Segundo Albano (1999, p.23-50), a informatização dos programas de análise acústica desencadeou a instalação de laboratórios de fonética experimental no Brasil, conseqüentemente, as análises acústicas começaram a revelar detalhes, antes, não captados pelas análises impressionísticas.

Apesar de todo este avanço, notamos que ainda há uma escassez de estudos acústicos e articulatórios sobre os róticos (sons relacionados ao r). Estes sons, por sua complexidade articulatória, apresentam problemas tanto na sua produção, como na sua descrição e uma grande variação na sua realização fonética. A esse respeito Abaurre; Sândalo (2003, p.174) observaram que:

A maioria dos trabalhos em fonologia do português se baseia em transcrições de ouvido, exclusivamente, o que freqüentemente acarreta erros. É importante salientar que estes erros de transcrição podem, em grande parte das vezes, levar a erros de análise.
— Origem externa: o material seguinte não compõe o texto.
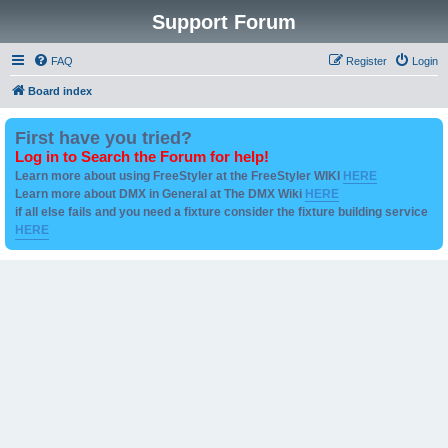
Support Forum
FAQ
Register
Login
Board index
First have you tried?
Log in to Search the Forum for help!
Learn more about using FreeStyler at the FreeStyler WIKI
HERE
Learn more about DMX in General at The DMX Wiki
HERE
if all else fails and you need a fixture consider the fixture building service
HERE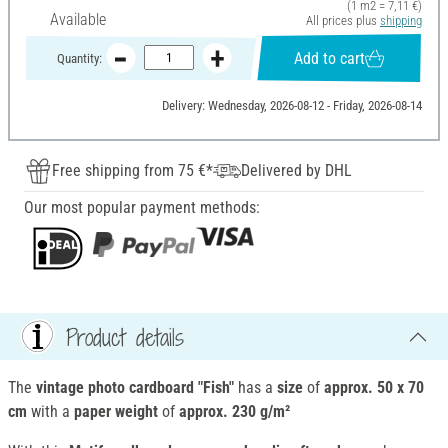
(1 m2 = 7,11 €)
Available
All prices plus
shipping
Add to cart
Quantity:
Delivery: Wednesday, 2026-08-12 - Friday, 2026-08-14
Free shipping from 75 €*
Delivered by DHL
Our most popular payment methods:
Product details
The
vintage photo cardboard "Fish"
has a
size
of
approx. 50 x 70
cm
with a
paper weight
of
approx. 230 g/m²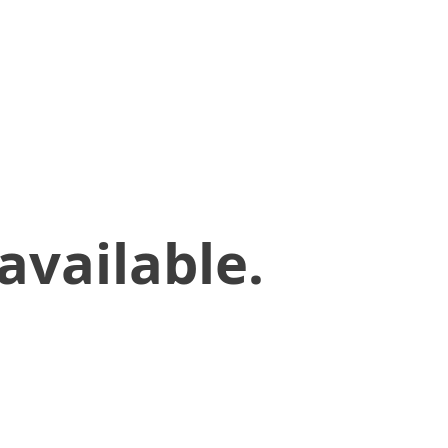
available.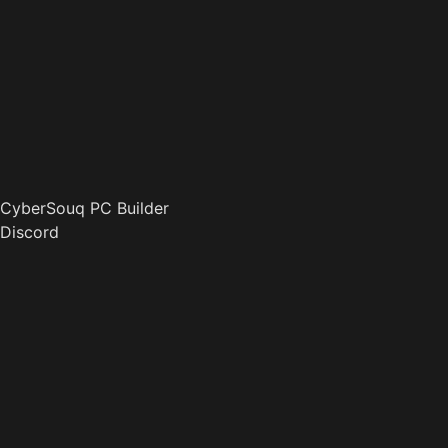
CyberSouq PC Builder
Discord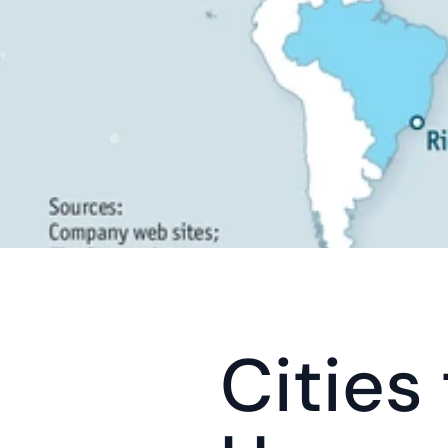
Cities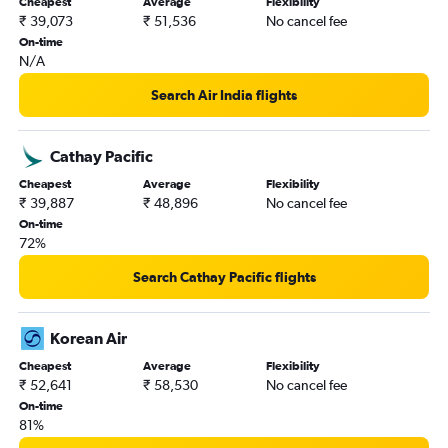
Cheapest
Average
Flexibility
₹ 39,073
₹ 51,536
No cancel fee
On-time
N/A
Search Air India flights
Cathay Pacific
Cheapest
Average
Flexibility
₹ 39,887
₹ 48,896
No cancel fee
On-time
72%
Search Cathay Pacific flights
Korean Air
Cheapest
Average
Flexibility
₹ 52,641
₹ 58,530
No cancel fee
On-time
81%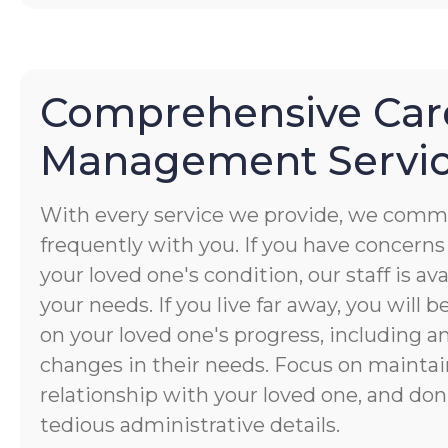
Comprehensive Car
Management Servi
With every service we provide, we commu
frequently with you. If you have concerns
your loved one's condition, our staff is av
your needs. If you live far away, you will 
on your loved one's progress, including a
changes in their needs. Focus on maintai
relationship with your loved one, and don
tedious administrative details.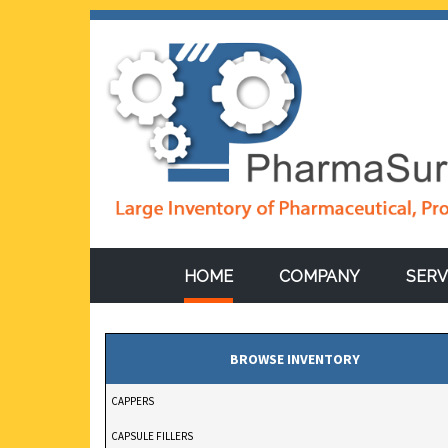
HOME
COMPANY
SERV
STOKES DD2 ROTARY
BROWSE INVENTORY
PRESS 11-STATION, 
CAPPERS
15-TON COMPRESSI
CAPSULE FILLERS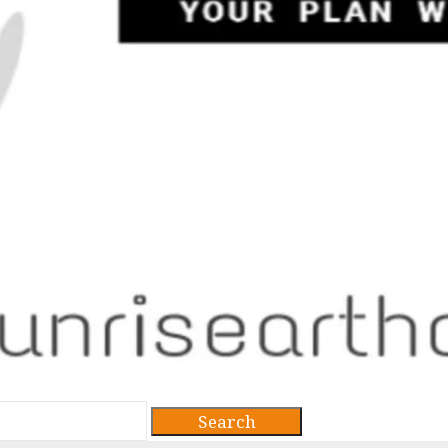
Search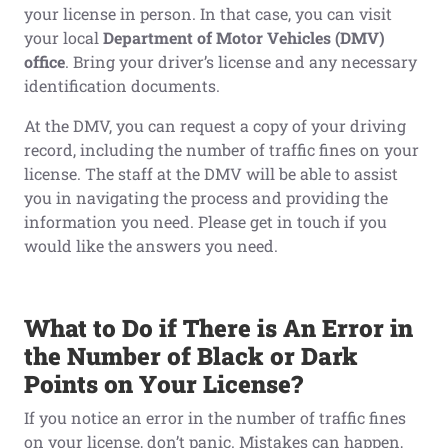
your license in person. In that case, you can visit
your local
Department of Motor Vehicles (DMV)
office
. Bring your driver’s license and any necessary
identification documents.
At the DMV, you can request a copy of your driving
record, including the number of traffic fines on your
license. The staff at the DMV will be able to assist
you in navigating the process and providing the
information you need. Please get in touch if you
would like the answers you need.
What
t
o Do
i
f There
i
s An Error
i
n
t
he Number
o
f Black
or Dark
Points
o
n Your License?
If you notice an error in the number of traffic fines
on your license, don’t panic. Mistakes can happen,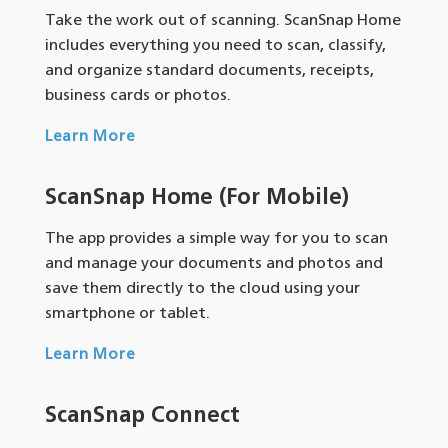
Take the work out of scanning. ScanSnap Home
includes everything you need to scan, classify,
and organize standard documents, receipts,
business cards or photos.
Learn More
ScanSnap Home (For Mobile)
The app provides a simple way for you to scan
and manage your documents and photos and
save them directly to the cloud using your
smartphone or tablet.
Learn More
ScanSnap Connect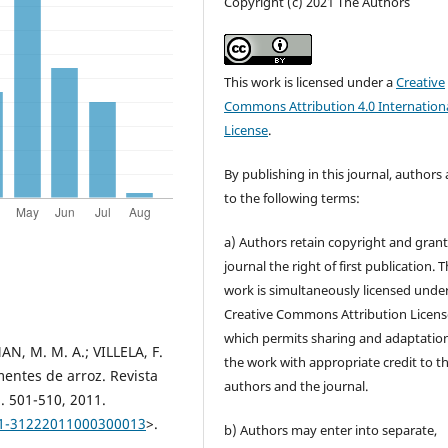
Copyright (c) 2021 The Authors
This work is licensed under a
Creative
Commons Attribution 4.0 Internation
License
.
By publishing in this journal, authors
to the following terms:
a) Authors retain copyright and grant
journal the right of first publication. 
work is simultaneously licensed unde
Creative Commons Attribution Licens
which permits sharing and adaptation
N, M. M. A.; VILLELA, F.
the work with appropriate credit to t
entes de arroz. Revista
authors and the journal.
p. 501-510, 2011.
101-31222011000300013
>.
b) Authors may enter into separate,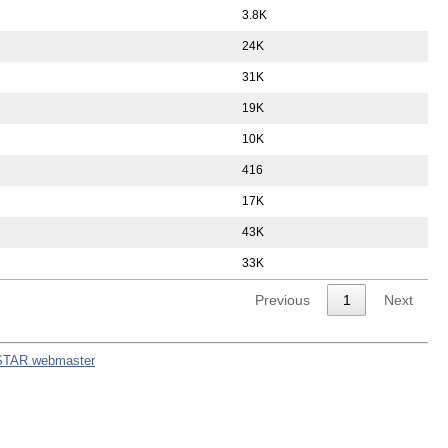
3.8K
24K
31K
19K
10K
416
17K
43K
33K
Previous
1
Next
STAR webmaster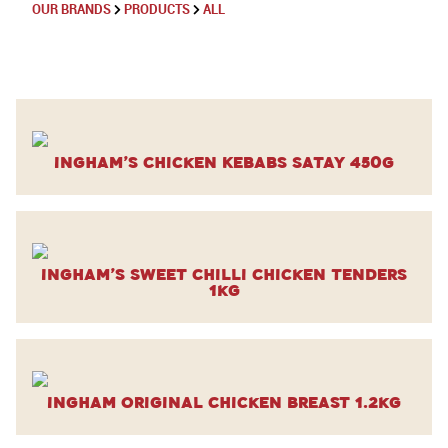
OUR BRANDS
PRODUCTS
ALL
Ingham’s Chicken Kebabs Satay 450g
Ingham’s Sweet Chilli Chicken Tenders
1kg
Ingham Original Chicken Breast 1.2kg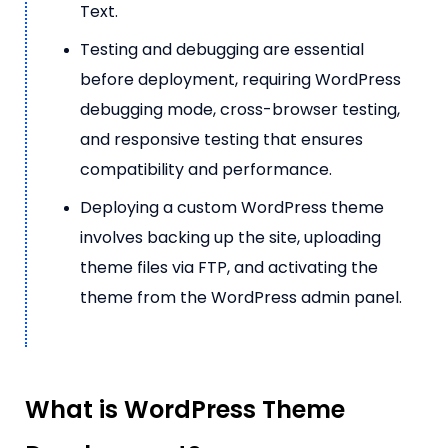
Text.
Testing and debugging are essential
before deployment, requiring WordPress
debugging mode, cross-browser testing,
and responsive testing that ensures
compatibility and performance.
Deploying a custom WordPress theme
involves backing up the site, uploading
theme files via FTP, and activating the
theme from the WordPress admin panel.
What is WordPress Theme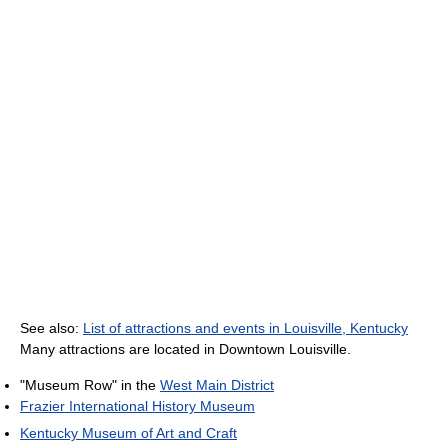
See also:
List of attractions and events in Louisville, Kentucky
Many attractions are located in Downtown Louisville.
"Museum Row" in the
West Main District
Frazier International History Museum
Kentucky Museum of Art and Craft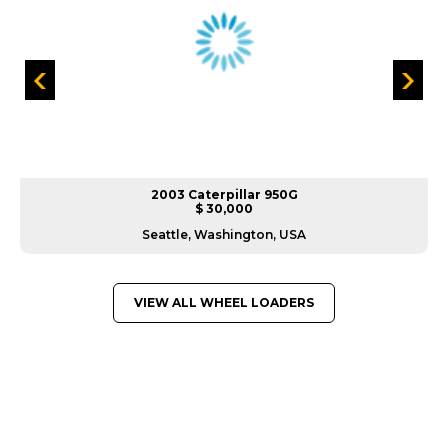
2003 Caterpillar 950G
$ 30,000
Seattle, Washington, USA
VIEW ALL WHEEL LOADERS
GREAT MACHINES FROM LEADING
MANUFACTURERS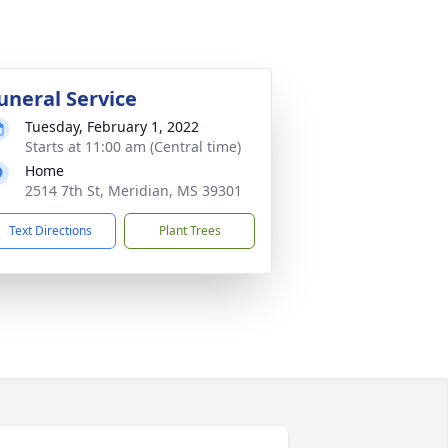
uneral Service
Tuesday, February 1, 2022
Starts at 11:00 am (Central time)
Home
2514 7th St, Meridian, MS 39301
Text Directions
Plant Trees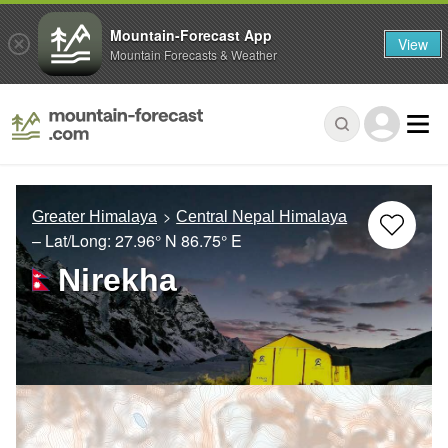
Mountain-Forecast App
View
Mountain Forecasts & Weather
Greater Himalaya
Central Nepal Himalaya
– Lat/Long:
27.96° N
86.75° E
Nirekha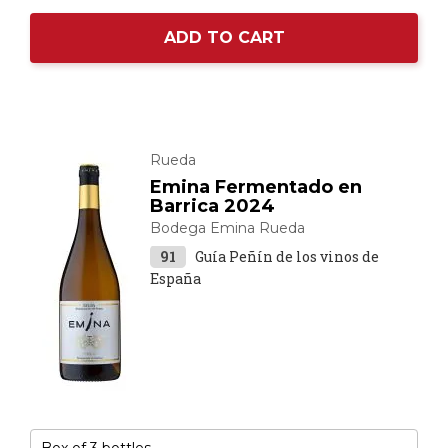
ADD TO CART
Rueda
Emina Fermentado en
Barrica 2024
Bodega Emina Rueda
91
Guía Peñín de los vinos de
España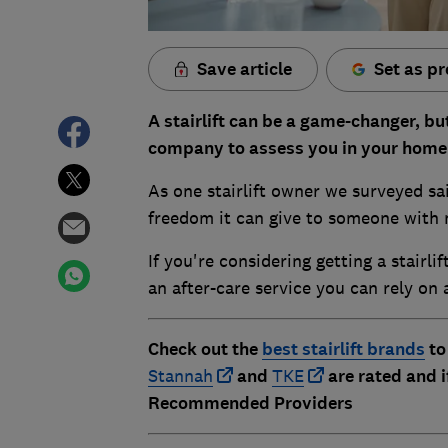
Save article
Set as pr
A stairlift can be a game-changer, but
company to assess you in your home 
As one stairlift owner we surveyed sai
freedom it can give to someone with 
If you're considering getting a stairlif
an after-care service you can rely on
Check out the
best stairlift brands
to
Stannah
and
TKE
are rated and 
Recommended Providers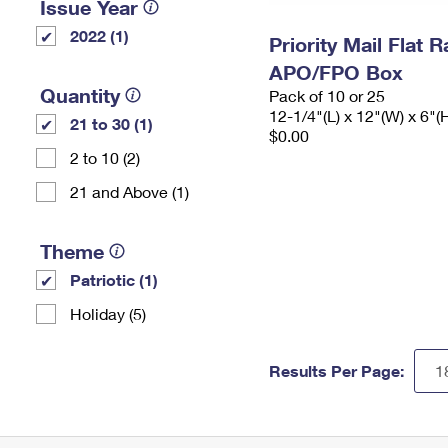
Issue Year
2022 (1)
Priority Mail Flat 
APO/FPO Box
Quantity
Pack of 10 or 25
12-1/4"(L) x 12"(W) x 6"(
21 to 30 (1)
$0.00
2 to 10 (2)
21 and Above (1)
Theme
Patriotic (1)
Holiday (5)
Results Per Page:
Cagliari (1997, p.11), afirma que, “[...] de um modo geral, as fonologias não- lineares estão baseadas quase que exclusivamente na fonética articulatória, não tendo incorporado (ainda) a fonética tal qual praticada nos laboratórios de fonética”. Head (1987, p.22), no seu trabalho sobre o ‘r caipira’, ressalta a importância de pesquisas com dados de análise instrumental, em laboratório de fonética, a fim de detectar de forma mais precisa as semelhanças e diferenças articulatórias, acústicas e auditivas entre as variantes. Pesquisas nesse sentido poderiam, também, ajudar a esclarecer a questão das diferenças de grau manifestadas nos processos articulatórios.